As if disclosing his fascist intent of hanging 5000 citizens to cleans the society by Imran Khan’s Federal Minister Faisal Vawda was not enough, PTI social media trollers have spread a wave of terror by hashtaging–on Twitter in Pakistan under a montage of prominent journalists and TV anchors who had criticised Khan or the military. “These are the people who are responsible for chaos, anarchy, manipulation. They are the real enemy of the state,” said one tweet. “Hang them all,” urged another.
This threat is not idle. In January last, an award-winning reporter, Taha Siddiqui known for critical reporting of the government, was on his way to Islamabad airport to fly to London when a car forced his taxi to stop. He was waylaid by armed hoodlums, beaten up and threatened to kill him. Similarly many anti-government bloggers find it hard to stay put in Pakistan. Quite a few of them have taken up asylum in UK.
To what extent authorities have gone could be imagined by the fact that there have been more and more instances when interviews are blocked just when they started telecasting. Former Prime Minister Mian Nawaz Sharif’s daughter Maryam Nawaz’s interview with Nadeem Malik was blocked up soon after it went on air. Earlier to it, Geo’s anchor Hamid Mir’s interview with the former president, Asif Ali Zardari, was taken off air and adverts for biscuits and mobile phones appeared. A ticker tape at the bottom stated: “This interview will not be broadcast today-” was Geo’s announcement.
Pakistan’s Foreign Minister Shah Mehmood Qureshi left London scene pricking the conscious of some of the MPs who had been deliberating to question British government’s foreign aid to Pakistan which according to Lord Alton, the crossbench peer who championed the cause of Asia Bibi, the Pakistani Christian woman held on death row for nine years on blasphemy charges— Pakistan is the UK’s biggest recipient of foreign aid.
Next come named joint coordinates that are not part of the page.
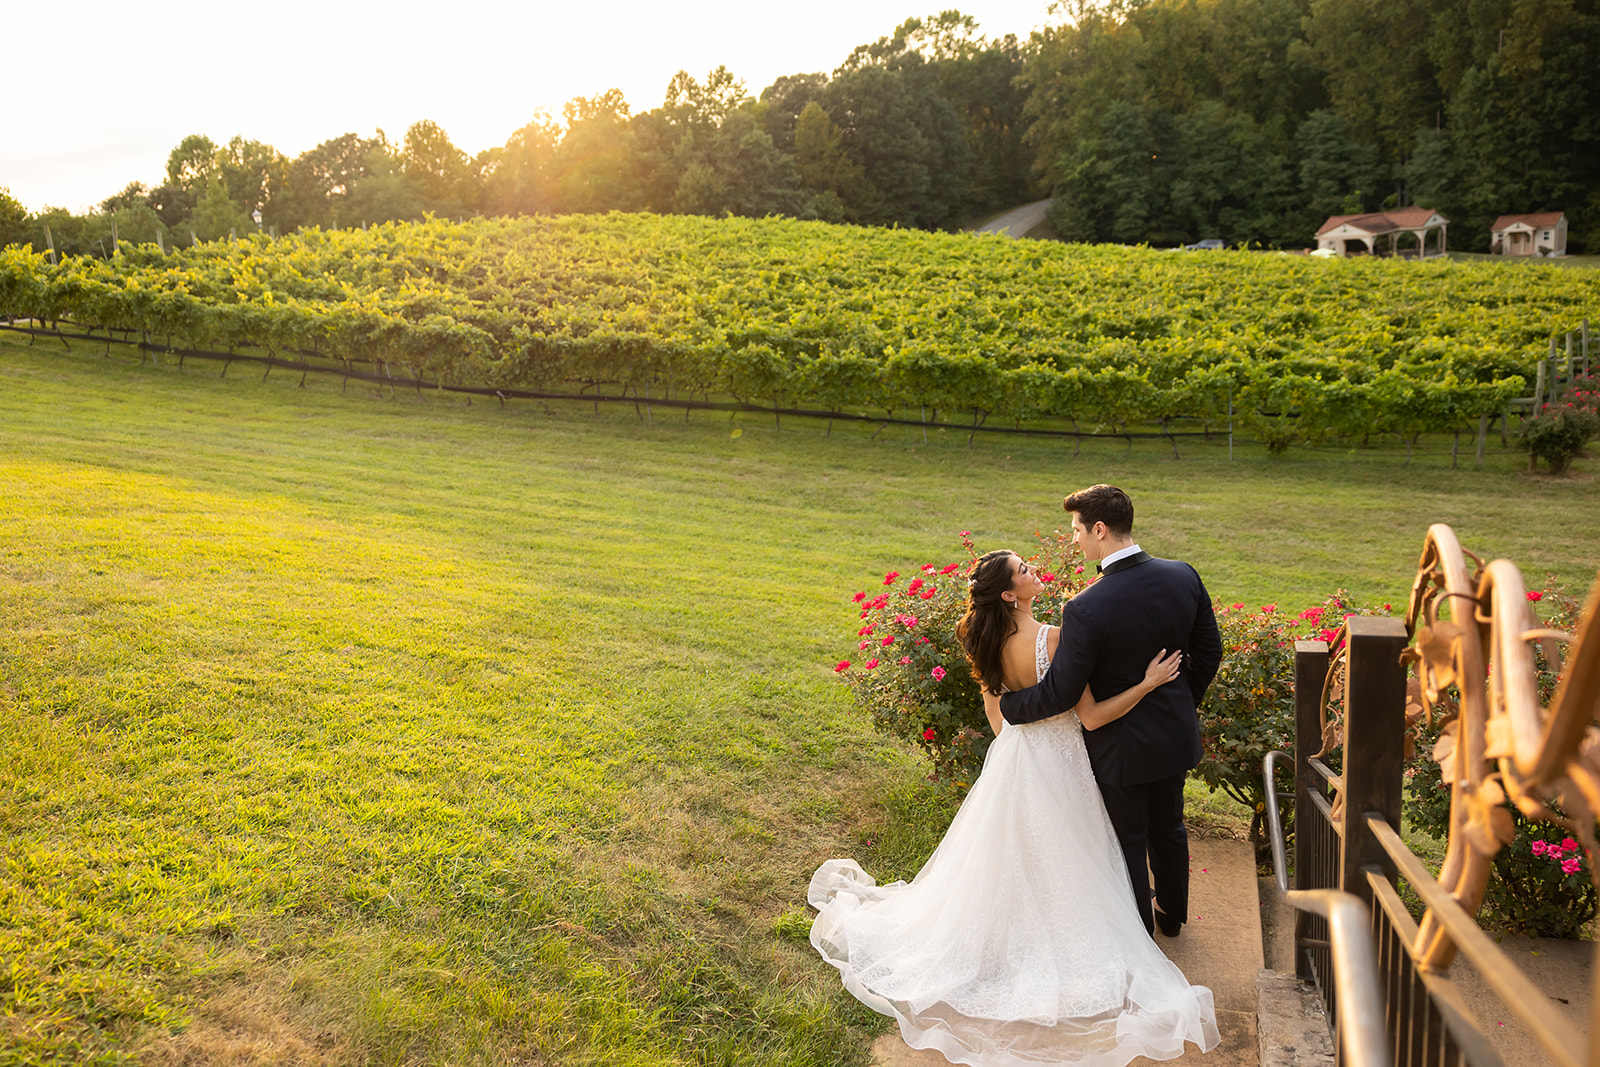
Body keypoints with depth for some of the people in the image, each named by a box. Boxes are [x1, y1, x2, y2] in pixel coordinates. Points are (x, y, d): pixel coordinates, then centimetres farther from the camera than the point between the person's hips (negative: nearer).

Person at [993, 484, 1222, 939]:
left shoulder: (1086, 609, -31)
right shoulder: (1183, 576, -12)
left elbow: (1059, 693, -23)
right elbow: (1208, 652, 1)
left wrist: (1004, 704, -6)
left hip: (1120, 746, -6)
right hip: (1175, 733, 6)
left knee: (1128, 841, 16)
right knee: (1168, 827, 27)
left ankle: (1139, 928, 35)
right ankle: (1172, 914, 47)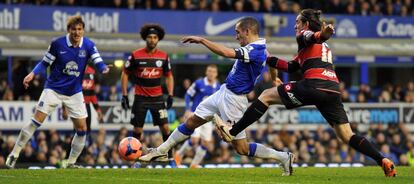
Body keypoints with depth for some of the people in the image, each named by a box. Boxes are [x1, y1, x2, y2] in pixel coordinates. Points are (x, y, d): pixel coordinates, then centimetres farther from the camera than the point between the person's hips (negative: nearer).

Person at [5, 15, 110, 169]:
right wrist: (32, 74, -16)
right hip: (53, 89, -3)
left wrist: (104, 68, -40)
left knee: (82, 129, -1)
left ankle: (70, 162, 16)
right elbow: (45, 63, -1)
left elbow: (98, 62, -17)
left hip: (74, 92, 3)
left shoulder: (88, 46, -7)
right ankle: (14, 154, -3)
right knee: (36, 121, -13)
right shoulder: (57, 44, -11)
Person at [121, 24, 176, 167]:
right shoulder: (136, 55, -4)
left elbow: (169, 76, 12)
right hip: (140, 98, -1)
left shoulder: (164, 56, 2)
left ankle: (170, 158, 4)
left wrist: (170, 95, 2)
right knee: (137, 130, 0)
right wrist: (124, 95, -2)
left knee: (165, 128, -5)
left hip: (157, 97, 1)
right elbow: (125, 74, 3)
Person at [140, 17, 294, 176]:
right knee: (192, 121, 14)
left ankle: (283, 157, 7)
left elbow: (226, 53, -36)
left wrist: (202, 40, -28)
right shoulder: (259, 48, 5)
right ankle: (161, 150, 25)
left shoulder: (255, 50, -25)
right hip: (223, 93, 10)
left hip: (233, 100, -10)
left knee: (242, 148, -3)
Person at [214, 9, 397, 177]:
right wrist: (268, 59, 40)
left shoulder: (305, 35, 10)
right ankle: (383, 161, -7)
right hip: (333, 90, 7)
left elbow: (311, 37, -19)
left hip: (314, 86, -7)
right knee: (347, 136, 7)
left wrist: (322, 34, -42)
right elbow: (291, 67, 39)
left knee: (266, 96, 6)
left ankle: (232, 132, 4)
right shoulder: (324, 46, 34)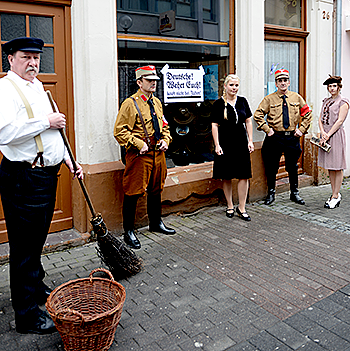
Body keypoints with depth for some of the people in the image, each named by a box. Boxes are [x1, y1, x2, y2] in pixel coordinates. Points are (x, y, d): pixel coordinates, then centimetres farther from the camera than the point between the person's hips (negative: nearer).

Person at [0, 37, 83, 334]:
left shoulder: (38, 88, 18)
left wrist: (68, 160, 16)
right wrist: (46, 122, -20)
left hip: (47, 174, 9)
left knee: (37, 239, 22)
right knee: (24, 246, 0)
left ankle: (37, 287, 40)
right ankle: (27, 315, 11)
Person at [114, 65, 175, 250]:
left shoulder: (157, 103, 14)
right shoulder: (130, 104, -9)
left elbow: (164, 126, 23)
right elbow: (120, 132, -13)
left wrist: (165, 140, 4)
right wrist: (139, 144, -20)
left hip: (158, 154, 7)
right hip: (139, 156, -7)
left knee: (156, 190, 18)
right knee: (133, 193, -1)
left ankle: (156, 223, 36)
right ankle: (129, 231, 11)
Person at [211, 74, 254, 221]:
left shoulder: (242, 101, 7)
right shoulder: (218, 104, -2)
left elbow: (248, 122, 11)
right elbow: (214, 125, -3)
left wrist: (250, 141, 4)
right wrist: (217, 145, -10)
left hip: (241, 143, 3)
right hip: (225, 143, -3)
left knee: (244, 175, 0)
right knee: (226, 176, 5)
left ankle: (241, 208, 9)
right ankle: (230, 206, 20)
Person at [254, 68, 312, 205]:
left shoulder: (296, 98, 6)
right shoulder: (269, 99, -2)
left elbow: (307, 114, 12)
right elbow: (258, 115, -3)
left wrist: (301, 129, 3)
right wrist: (267, 129, -9)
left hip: (292, 138, 2)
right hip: (274, 138, -2)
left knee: (292, 167, 10)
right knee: (271, 167, 5)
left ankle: (295, 193, 24)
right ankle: (271, 193, 19)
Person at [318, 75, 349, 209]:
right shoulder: (326, 101, 16)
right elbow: (320, 118, 10)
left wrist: (328, 135, -16)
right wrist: (322, 132, -7)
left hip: (336, 134, -7)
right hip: (325, 135, 7)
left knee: (337, 167, -2)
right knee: (329, 167, 10)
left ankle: (335, 196, 3)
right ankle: (335, 194, 19)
“There is a direct link between the prosperity of a country, the strength of its economy, the wellbeing of its people and fundamental freedoms such as freedom of speech and religion,” he said. “In Pakistan these rights are being trampled on daily and we should be raising our concerns. Instead we have poured in £2.6bn over the past decade.” One does not know how would the parliamentary committee that is to investigate UK aid to Pakistan react to ongoing crackdown on free expression and media.